**Problem:** Of all the entries below, only the lines from the one with "851 310 5616" up to and including the one with "966 342 5884" are to be duplicated exactly.

Entries shown Start Marker

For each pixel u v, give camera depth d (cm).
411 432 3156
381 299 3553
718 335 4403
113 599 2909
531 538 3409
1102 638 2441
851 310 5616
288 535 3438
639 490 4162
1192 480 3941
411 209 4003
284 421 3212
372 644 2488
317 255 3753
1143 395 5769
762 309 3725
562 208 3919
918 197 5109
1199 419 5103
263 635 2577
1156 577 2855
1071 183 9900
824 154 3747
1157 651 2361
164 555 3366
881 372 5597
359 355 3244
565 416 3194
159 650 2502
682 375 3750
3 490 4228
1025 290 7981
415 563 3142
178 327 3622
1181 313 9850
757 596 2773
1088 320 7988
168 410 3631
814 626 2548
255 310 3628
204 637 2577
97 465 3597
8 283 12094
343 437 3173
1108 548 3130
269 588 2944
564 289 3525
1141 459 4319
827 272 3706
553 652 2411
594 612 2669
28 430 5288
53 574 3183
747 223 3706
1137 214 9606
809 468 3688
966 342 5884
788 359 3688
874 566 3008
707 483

Entries shown End Marker

**Written reply:**
851 310 5616
288 535 3438
639 490 4162
1192 480 3941
411 209 4003
284 421 3212
372 644 2488
317 255 3753
1143 395 5769
762 309 3725
562 208 3919
918 197 5109
1199 419 5103
263 635 2577
1156 577 2855
1071 183 9900
824 154 3747
1157 651 2361
164 555 3366
881 372 5597
359 355 3244
565 416 3194
159 650 2502
682 375 3750
3 490 4228
1025 290 7981
415 563 3142
178 327 3622
1181 313 9850
757 596 2773
1088 320 7988
168 410 3631
814 626 2548
255 310 3628
204 637 2577
97 465 3597
8 283 12094
343 437 3173
1108 548 3130
269 588 2944
564 289 3525
1141 459 4319
827 272 3706
553 652 2411
594 612 2669
28 430 5288
53 574 3183
747 223 3706
1137 214 9606
809 468 3688
966 342 5884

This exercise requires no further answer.